Lord President—I think these words should be added to the counter issue for the defender Reid.

Lord Mure—I think the defender Reid must prove the allegation contained in these words as part of his defence, and I do not think there is any hardship in requiring him to do so, because if a person is distinctly proved not to pay his racing debts, one may be entitled to infer from that that he is not a person to be allowed to remain in the ring. I accordingly do not see any harm in the addition of these words, and think they should be inserted.

Lord Shand—I agree with Lord Mure that there is no need to add these words. If the defender makes out the first part of his counter issue, he substantially meets the issue for the pursuer. But I am in the same condition of mind as Lord Mure, and see no harm in the addition of these words.

Page: 636

Lord Adam—The concluding words of the pursuer's issue form, I think, a substantial part of the libel, and if there is to be a counter issue, it must be made to meet that issue, and must include these words.
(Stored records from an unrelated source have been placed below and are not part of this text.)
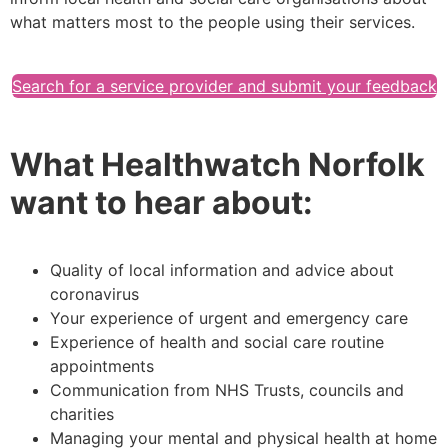
what matters most to the people using their services.
Search for a service provider and submit your feedback
What Healthwatch Norfolk
want to hear about:
Quality of local information and advice about
coronavirus
Your experience of urgent and emergency care
Experience of health and social care routine
appointments
Communication from NHS Trusts, councils and
charities
Managing your mental and physical health at home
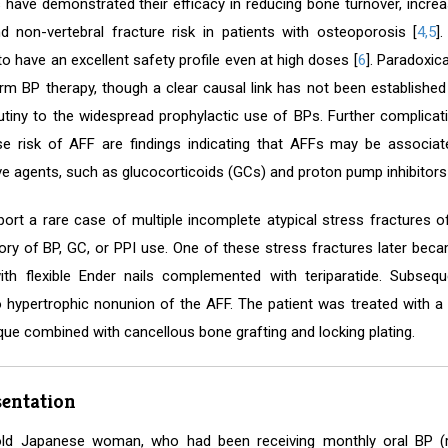
als have demonstrated their efficacy in reducing bone turnover, incre
nd non-vertebral fracture risk in patients with osteoporosis [
4,5
]
o have an excellent safety profile even at high doses [
6
]. Paradoxic
erm BP therapy, though a clear causal link has not been established
utiny to the widespread prophylactic use of BPs. Further complicat
e risk of AFF are findings indicating that AFFs may be associa
ve agents, such as glucocorticoids (GCs) and proton pump inhibitors 
ort a rare case of multiple incomplete atypical stress fractures of
tory of BP, GC, or PPI use. One of these stress fractures later be
with flexible Ender nails complemented with teriparatide. Subse
o hypertrophic nonunion of the AFF. The patient was treated with a sl
que combined with cancellous bone grafting and locking plating.
sentation
old Japanese woman, who had been receiving monthly oral BP (ri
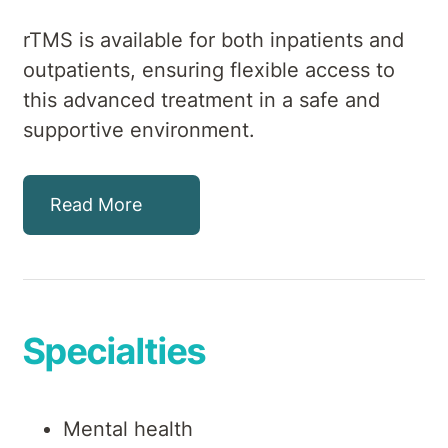
rTMS is available for both inpatients and
outpatients, ensuring flexible access to
this advanced treatment in a safe and
supportive environment.
Read More
Specialties
Mental health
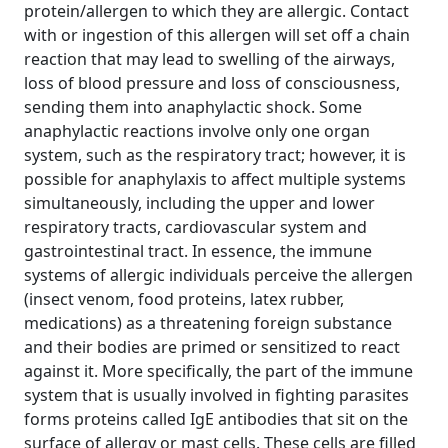
protein/allergen to which they are allergic. Contact
with or ingestion of this allergen will set off a chain
reaction that may lead to swelling of the airways,
loss of blood pressure and loss of consciousness,
sending them into anaphylactic shock. Some
anaphylactic reactions involve only one organ
system, such as the respiratory tract; however, it is
possible for anaphylaxis to affect multiple systems
simultaneously, including the upper and lower
respiratory tracts, cardiovascular system and
gastrointestinal tract. In essence, the immune
systems of allergic individuals perceive the allergen
(insect venom, food proteins, latex rubber,
medications) as a threatening foreign substance
and their bodies are primed or sensitized to react
against it. More specifically, the part of the immune
system that is usually involved in fighting parasites
forms proteins called IgE antibodies that sit on the
surface of allergy or mast cells. These cells are filled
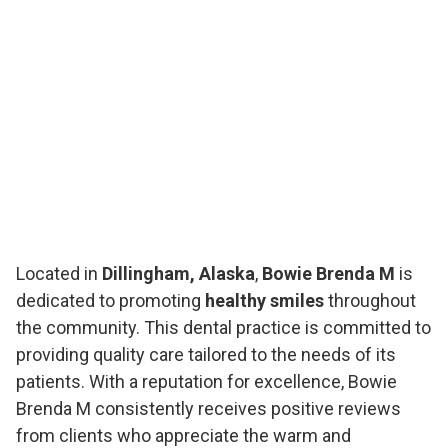
Located in
Dillingham, Alaska
,
Bowie Brenda M
is
dedicated to promoting
healthy smiles
throughout
the community. This dental practice is committed to
providing quality care tailored to the needs of its
patients. With a reputation for excellence, Bowie
Brenda M consistently receives positive reviews
from clients who appreciate the warm and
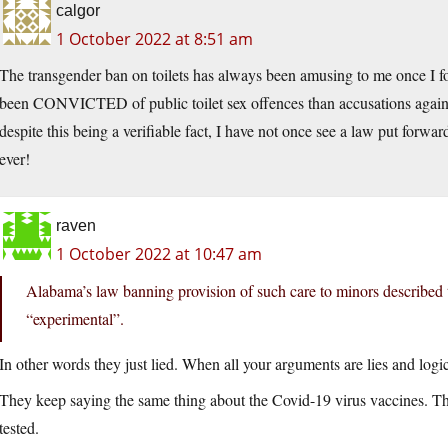
calgor
1 October 2022 at 8:51 am
The transgender ban on toilets has always been amusing to me once I f
been CONVICTED of public toilet sex offences than accusations against
despite this being a verifiable fact, I have not once see a law put forw
ever!
raven
1 October 2022 at 10:47 am
Alabama’s law banning provision of such care to minors described 
“experimental”.
In other words they just lied. When all your arguments are lies and logic
They keep saying the same thing about the Covid-19 virus vaccines. Th
tested.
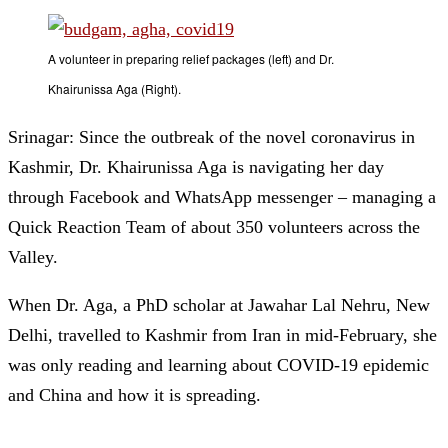
A volunteer in preparing relief packages (left) and Dr.
Khairunissa Aga (Right).
Srinagar: Since the outbreak of the novel coronavirus in
Kashmir, Dr. Khairunissa Aga is navigating her day
through Facebook and WhatsApp messenger – managing a
Quick Reaction Team of about 350 volunteers across the
Valley.
When Dr. Aga, a PhD scholar at Jawahar Lal Nehru, New
Delhi, travelled to Kashmir from Iran in mid-February, she
was only reading and learning about COVID-19 epidemic
and China and how it is spreading.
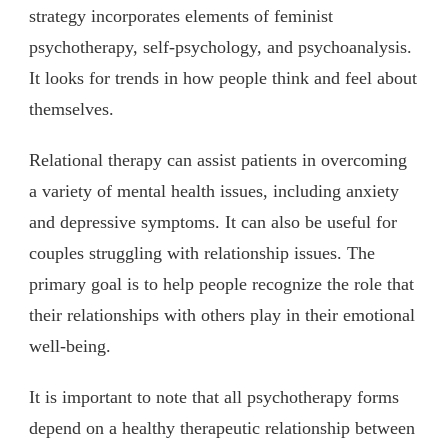
strategy incorporates elements of feminist
psychotherapy, self-psychology, and psychoanalysis.
It looks for trends in how people think and feel about
themselves.
Relational therapy can assist patients in overcoming
a variety of mental health issues, including anxiety
and depressive symptoms. It can also be useful for
couples struggling with relationship issues. The
primary goal is to help people recognize the role that
their relationships with others play in their emotional
well-being.
It is important to note that all psychotherapy forms
depend on a healthy therapeutic relationship between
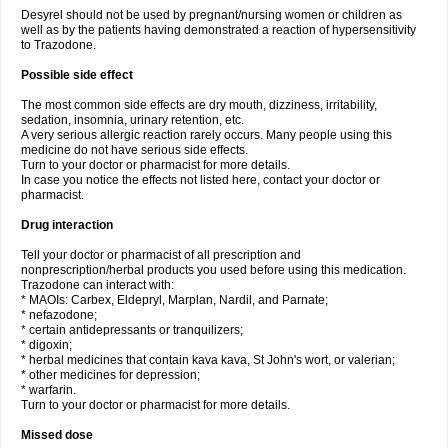
Desyrel should not be used by pregnant/nursing women or children as
well as by the patients having demonstrated a reaction of hypersensitivity
to Trazodone.
Possible side effect
The most common side effects are dry mouth, dizziness, irritability,
sedation, insomnia, urinary retention, etc.
A very serious allergic reaction rarely occurs. Many people using this
medicine do not have serious side effects.
Turn to your doctor or pharmacist for more details.
In case you notice the effects not listed here, contact your doctor or
pharmacist.
Drug interaction
Tell your doctor or pharmacist of all prescription and
nonprescription/herbal products you used before using this medication.
Trazodone can interact with:
* MAOIs: Carbex, Eldepryl, Marplan, Nardil, and Parnate;
* nefazodone;
* certain antidepressants or tranquilizers;
* digoxin;
* herbal medicines that contain kava kava, St John's wort, or valerian;
* other medicines for depression;
* warfarin.
Turn to your doctor or pharmacist for more details.
Missed dose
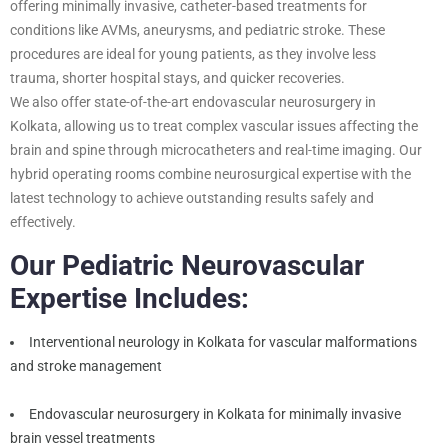
offering minimally invasive, catheter-based treatments for
conditions like AVMs, aneurysms, and pediatric stroke. These
procedures are ideal for young patients, as they involve less
trauma, shorter hospital stays, and quicker recoveries.
We also offer state-of-the-art endovascular neurosurgery in
Kolkata, allowing us to treat complex vascular issues affecting the
brain and spine through microcatheters and real-time imaging. Our
hybrid operating rooms combine neurosurgical expertise with the
latest technology to achieve outstanding results safely and
effectively.
Our Pediatric Neurovascular
Expertise Includes:
Interventional neurology in Kolkata for vascular malformations
and stroke management
Endovascular neurosurgery in Kolkata for minimally invasive
brain vessel treatments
The Court approved of the following issues for the trial of the cause—“(1) Whether, on or about 5th October 1888, within the ring or paddock of the ‘Lothians Racing Club and Edinburgh Meeting’ at Musselburgh, the defender Cosmo Reid, in the presence and hearing of Augustus Francis Meredith Powell, medical student, Edinburgh, and Walter Sprott, of Edinburgh Police Force, and others, falsely and calumniously said of and concerning the pursuer, ‘This is the man who owes me money,’ or used words of similiar import, meaning thereby that the pursuer was owing him money on betting transactions which he dishonourably refused to pay, and was a person who ought not to be allowed to remain in the said ring or paddock, to the loss, injury, and damage of the pursuer?—Damages laid at £2000. Or whether the pursuer was owing the defender money on betting transactions which he dishonourably refused to pay, and was a person who ought not to be allowed to remain in the said ring or pad—dock? (2) Whether, on or about 5th October 1888, the defender Cosmo Reid wrongfully expelled the pursuer, or caused him to be expelled, from the ring or paddock of the ‘Lothians Racing Club and Edinburgh Meeting’ at Musselburgh, to the loss, injury, and damage of the pursuer?—Damages laid at £5000. (3) Whether, on or about 5th October 1888, the defenders, the Lothians Racing Club, wrongfully expelled the pursuer, or caused him to be expelled, from the ring or paddock of the ‘Lothians Racing Club and Edinburgh Meeting’ at Musselburgh, to the loss, injury, and damage of the pursuer?—Damages laid at £5000.”

Counsel:

Counsel for the Pursuer— Graham Murray— Wilson. Agent— A. W. Gordon, Solicitor.

Counsel for the Defenders, the Lothians Racing Club— Comrie Thomson— H. Johnston. Agents— Gillespie & Paterson, W.S.

Counsel for the Defender Reid— M'Kechnie— Sym. Agent— D. Hill Murray, S.S.C.